Include cost and duration metrics

You can optimize for efficiency alongside quality by including span-based metrics like cost and duration in your composite objective. These metrics require access to the task_span parameter:

1from opik_optimizer import MultiMetricObjective
2from opik.evaluation.metrics import AnswerRelevance
3from opik_optimizer.metrics import SpanCost, SpanDuration
4
5# Regular metric without task_span
6def answer_relevance(dataset_item, llm_output):
7 metric = AnswerRelevance()
8 return metric.score(
9 context=[dataset_item["answer"]],
10 output=llm_output,
11 input=dataset_item["question"]
12 )
13
14# Built-in span metrics can be normalized with target= for clean multi-metric weighting.
15# invert=True (default) means lower raw value -> higher score.
16cost = SpanCost(target=0.01, invert=True, name="cost_score")
17duration = SpanDuration(target=6.0, invert=True, name="duration_score")
18
19# Combine quality, cost, and speed metrics on a common [0, 1] scale
20objective = MultiMetricObjective(
21 metrics=[answer_relevance, cost, duration],
22 weights=[0.33, 0.33, 0.33], # equally optimize for accuracy, cost and duration/latency
23 name="quality_cost_speed",
24)

For a working end-to-end example in the repository, see: multi_metric_cost_duration_example.py

Span-based metrics like SpanCost and SpanDuration automatically receive the task_span parameter during evaluation, which contains execution information about the agent’s run. When using raw (non-normalized) cost or duration values, use negative weights in MultiMetricObjective to minimize them. When using target-normalized metrics (target=), use positive weights because those scores are mapped to a “higher is better” scale.

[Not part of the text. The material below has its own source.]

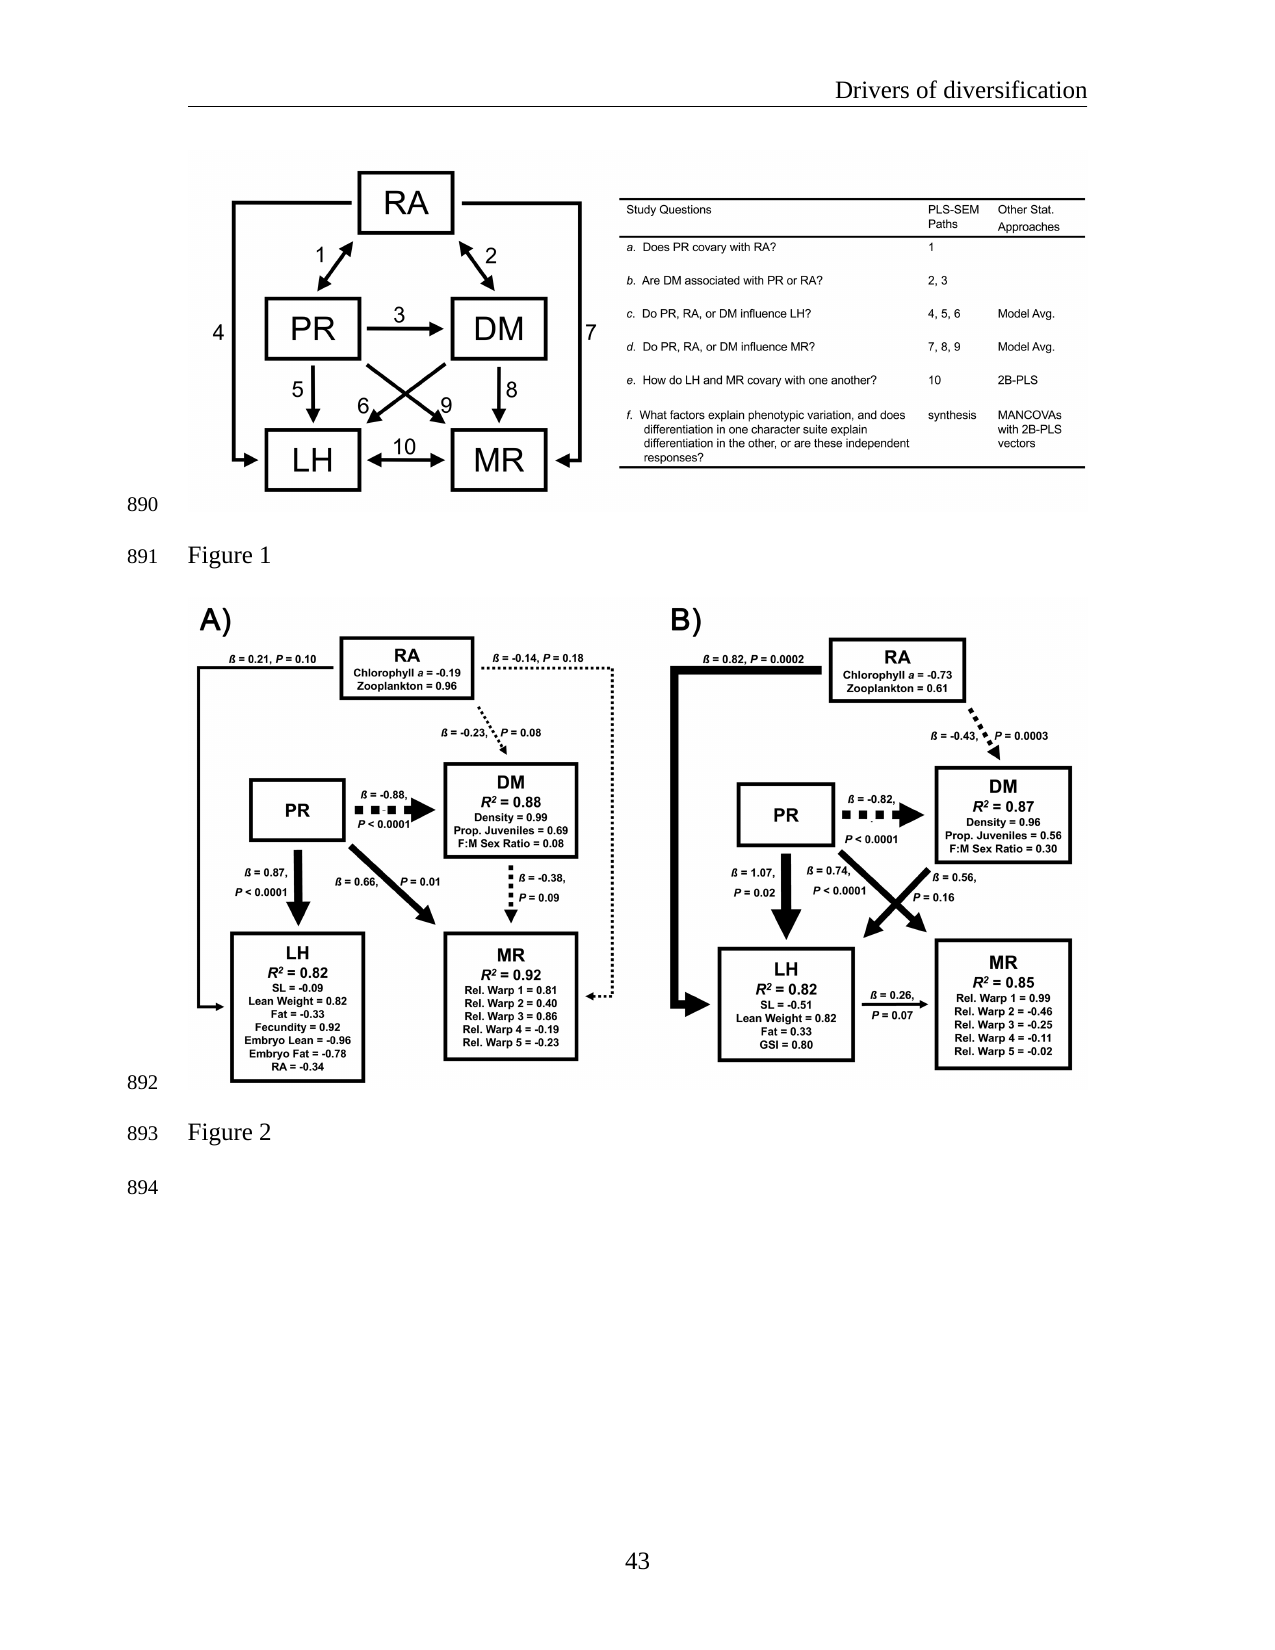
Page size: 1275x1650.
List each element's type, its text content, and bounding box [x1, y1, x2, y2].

Direction control is explicit:

  • invert=True (default) for efficiency metrics where lower raw values should score higher.
  • invert=False if your objective should reward higher raw values. When target is omitted, these metrics return raw values (not normalized scores).
ScenarioMetricNotes
Factual QALevenshteinRatio or ExactMatchWorks with text-only datasets; deterministic and low cost.
Retrieval / groundingAnswerRelevancePass reference context via context=[item["answer"]] or retrieved docs.
SafetyModeration or custom LLM-as-a-judgeCombine with MultiMetricObjective to gate unsafe answers.
Multi-turn trajectoriesAgent trajectory evaluatorScores complete conversations, not just final outputs.

Reuse these heuristics before writing custom metrics—most are already imported in opik.evaluation.metrics.

Optimizer built-in metrics

Opik Optimizer also ships built-in metric helpers for common optimization setups:

MetricImportWhen to use
LevenshteinAccuracyMetricfrom opik_optimizer.metrics import LevenshteinAccuracyMetricQuick string-similarity accuracy using dataset keys like answer or highlights.
SpanCostfrom opik_optimizer.metrics import SpanCostCost metric with target= normalization and invert= direction control.
SpanDurationfrom opik_optimizer.metrics import SpanDurationDuration metric with target= normalization and invert= direction control.

Example with built-ins:

1from opik_optimizer import MultiMetricObjective
2from opik_optimizer.metrics import LevenshteinAccuracyMetric, SpanCost, SpanDuration
3
4accuracy = LevenshteinAccuracyMetric(reference_key="answer")
5cost = SpanCost(target=0.01, invert=True, name="cost_score")
6duration = SpanDuration(target=6.0, invert=True, name="duration_score")
7
8objective = MultiMetricObjective(
9 metrics=[accuracy, cost, duration],
10 weights=[0.5, 0.25, 0.25], # all metrics already normalized to [0, 1]
11 name="accuracy_cost_duration",
12)

Checklist for great metrics

  • Return explanations – populate reason so reflective optimizers can group failure modes.
  • Avoid randomness – deterministic metrics keep optimizers from chasing noise.
  • Bound runtime – use cached references or lightweight models where possible; heavy metrics slow down trials.
  • Log metadata – include details in the ScoreResult if you want to visualize per-sample attributes later.

When you outgrow presets, move to Custom metrics for LLM-as-a-judge flows or domain-specific scoring.

Testing metrics

  1. Dry-run against a handful of dataset rows before launching an optimization.
  2. Use optimizer.task_evaluator.evaluate_prompt to evaluate a single prompt with your metric.
  3. Inspect the per-sample reasons in the Opik dashboard to ensure they match expectations.